It is, no doubt, true that the learned Judge has held that the 'object' means the object which the corporation during its corporate life is to pursue, and on fulfilment of its object, it must seek to earn profit. The law has been laid down with reference to a commercial corporation as the Court of Appeal was dealing with the company which was a commercial corporation.
Therefore, it cannot be stated that the said observation would perforce apply to the case of a trust company. It is true that it will be open and permissible for a trustee company to pursue its objects of being a trustee by carrying on the activities on a commercial scale, depending upon the terms of the deed of trust or the orders of the Court, as the case may be, but the non-receipt of remuneration or its willingness to perform the functions as a trustee without remuneration would not detract from its essential quality of a corporation when it pursues its activities without the receipt of remuneration. In my view it would all depend upon the willingness of the corporation and the terms of the deed of trust or the orders of the Court, as the case may be. I therefore hold that a trust company is a legal entity under the company law so long as it pursues its object of acting as a trustee. The non-receipt of remuneration is not material, and on that account, a trust company cannot be wound up.
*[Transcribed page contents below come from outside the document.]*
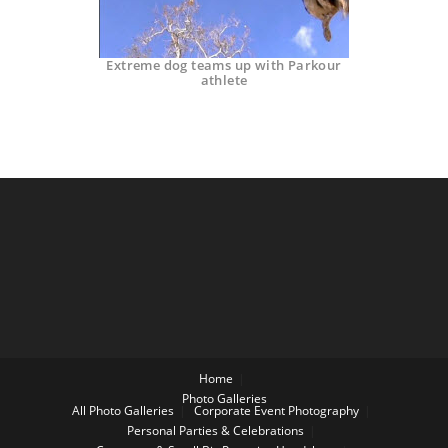
Extreme dog teams up with Parkour
athlete
Home
Photo Galleries
All Photo Galleries
Corporate Event Photography
Personal Parties & Celebrations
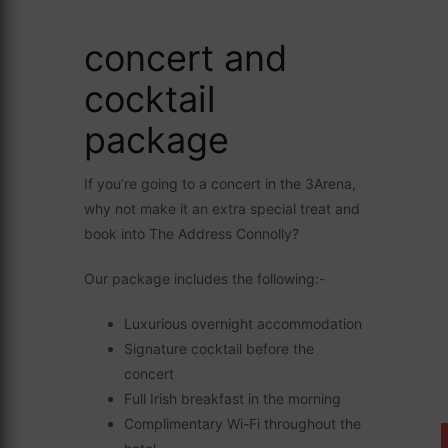
concert and
cocktail
package
If you’re going to a concert in the 3Arena,
why not make it an extra special treat and
book into The Address Connolly?
Our package includes the following:-
Luxurious overnight accommodation
Signature cocktail before the
concert
Full Irish breakfast in the morning
Complimentary Wi-Fi throughout the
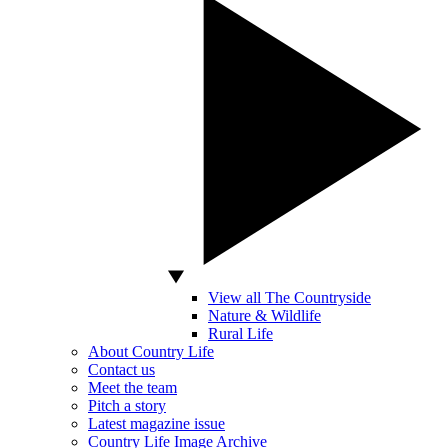
View all The Countryside
Nature & Wildlife
Rural Life
About Country Life
Contact us
Meet the team
Pitch a story
Latest magazine issue
Country Life Image Archive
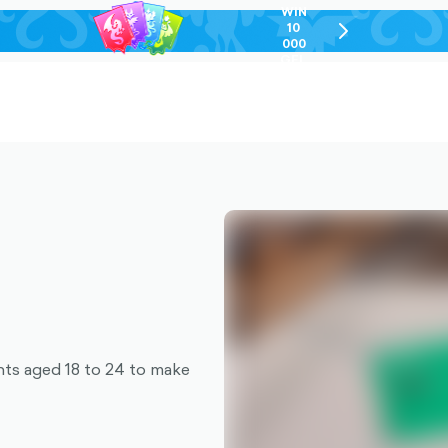
WIN
10
chevron-
000
right-
GEL
outlined
nts aged 18 to 24 to make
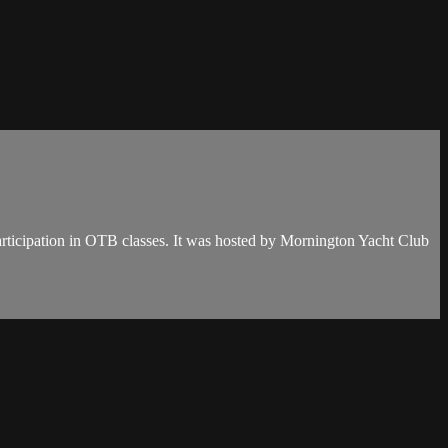
articipation in OTB classes. It was hosted by Mornington Yacht Club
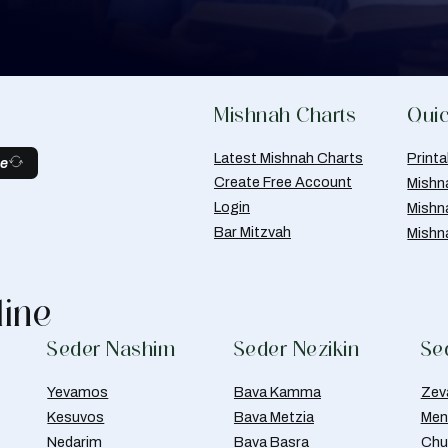
Mishnah Charts
Quic
Latest Mishnah Charts
Print
be
Create Free Account
Mishn
Login
Mishn
Bar Mitzvah
Mishn
line
Seder Nashim
Seder Nezikin
Se
Yevamos
Bava Kamma
Zev
Kesuvos
Bava Metzia
Men
Nedarim
Bava Basra
Chul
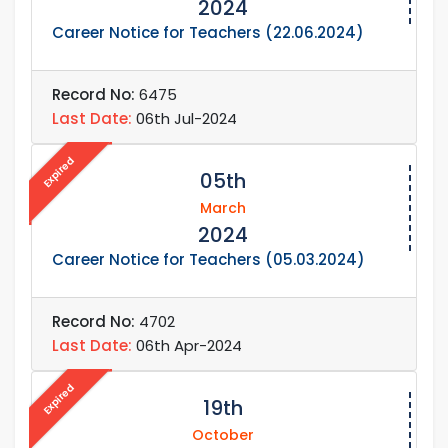
2024
Career Notice for Teachers (22.06.2024)
Record No:
6475
Last Date:
06th Jul-2024
Expired
05th
March
2024
Career Notice for Teachers (05.03.2024)
Record No:
4702
Last Date:
06th Apr-2024
Expired
19th
October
31. Further, Section 32 of the Indian Trusts Act, 1882 also provides that the trustee is entitled to get reimbursement out of the trust property all expenses properly incurred in relation to the execution of the trust property and for preservation of the trust property. Therefore it cannot be stated that the first respondent company is not pursuing its object viz., to act as a trustee. The evidence produced by the first respondent clearly show that it acts as a trustee. As far as the remuneration by the trustee is concerned, as already observed, unless it is provided in the trust deed, it is not open to the trustee to claim remuneration. Therefore the non-receipt of remuneration is not material. As far as the benefits to members are concerned, I find that except the petitioner, other shareholders of the company names of whom are given in the petition have not raised any objection that they have not received any benefit from the company. Since it is a company formed to act as a trustee, the non-receipt of remuneration is immaterial. Further, I have already observed that the first respondent company has other objects also and in future, it may expand its activity in carrying on other objects and in such situation, it will be possible for the members to obtain return on the investment. Further, the right of the shareholders in the shares is not confined only to the receipt of dividend, but it varies and the rights of shareholders are bundle of rights and so long as shareholders exercise their rights as shareholders in the company, it cannot be stated that the shareholders are not exercising their rights as shareholders in the company.